# theres always one



## gecko-mad (Jul 2, 2009)

well someone has once again put up a wanted add for exotics.
wtb corn snake
its at petlink
theres always one, anyone know any others?


----------



## hodges (Jul 2, 2009)

Who cares ?


----------



## falconboy (Jul 2, 2009)

Its probably the same 12yr old victorian boy who sent me a PM asking me if I keep exotics and will I sell one. 

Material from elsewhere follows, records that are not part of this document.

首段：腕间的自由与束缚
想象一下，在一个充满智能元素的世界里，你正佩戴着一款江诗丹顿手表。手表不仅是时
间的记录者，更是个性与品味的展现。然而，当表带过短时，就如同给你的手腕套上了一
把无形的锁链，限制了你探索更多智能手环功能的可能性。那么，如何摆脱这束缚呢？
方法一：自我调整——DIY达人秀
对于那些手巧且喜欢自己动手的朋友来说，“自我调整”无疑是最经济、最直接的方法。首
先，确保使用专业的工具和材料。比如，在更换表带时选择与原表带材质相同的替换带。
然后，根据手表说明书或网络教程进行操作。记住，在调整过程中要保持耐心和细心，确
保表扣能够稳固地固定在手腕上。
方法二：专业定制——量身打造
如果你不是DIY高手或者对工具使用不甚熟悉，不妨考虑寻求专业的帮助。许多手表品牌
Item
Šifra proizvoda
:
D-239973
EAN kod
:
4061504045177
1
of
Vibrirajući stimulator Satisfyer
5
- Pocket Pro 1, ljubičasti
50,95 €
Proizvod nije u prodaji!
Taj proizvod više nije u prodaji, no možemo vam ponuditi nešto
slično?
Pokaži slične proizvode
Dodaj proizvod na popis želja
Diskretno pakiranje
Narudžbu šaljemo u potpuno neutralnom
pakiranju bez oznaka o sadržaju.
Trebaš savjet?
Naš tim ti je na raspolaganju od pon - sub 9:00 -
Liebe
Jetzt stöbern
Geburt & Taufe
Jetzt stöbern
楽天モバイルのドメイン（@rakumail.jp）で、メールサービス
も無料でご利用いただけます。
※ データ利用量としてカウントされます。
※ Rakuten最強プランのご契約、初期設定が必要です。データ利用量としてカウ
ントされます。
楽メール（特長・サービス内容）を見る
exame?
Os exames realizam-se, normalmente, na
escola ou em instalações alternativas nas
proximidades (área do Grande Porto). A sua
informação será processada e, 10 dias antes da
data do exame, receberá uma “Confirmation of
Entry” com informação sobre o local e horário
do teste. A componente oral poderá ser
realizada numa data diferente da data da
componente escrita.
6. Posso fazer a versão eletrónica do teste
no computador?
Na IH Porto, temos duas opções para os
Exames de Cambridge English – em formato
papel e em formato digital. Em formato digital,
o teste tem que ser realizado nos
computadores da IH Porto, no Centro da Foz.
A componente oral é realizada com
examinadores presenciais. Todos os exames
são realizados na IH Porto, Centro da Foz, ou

It can only get worse with school holidays coming up.


----------



## stuartandconnie (Jul 2, 2009)

hodges said:


> who cares ?


 

write on who really dose care


----------



## Andrais (Feb 21, 2010)

there will always be adds selling and wanting exotics, some fake, some real. In the end of the day everyone has lost interest in all this cuffufle, its really not worth it anymore. its the same old same old story, they never change...


----------



## phillthediamond (Feb 23, 2010)

personally i think the people who place the adds need a bit more sence. we should locate were the add came from beat the**** out of them and destory the exotics. however in saying that does anyone know someone who can get eyelash vipers?? lol jj.


----------



## schizmz (Feb 23, 2010)

eyelash vipers... droool.:lol:


----------



## Sturdy (Feb 24, 2010)

Id love eyelash vipers..


----------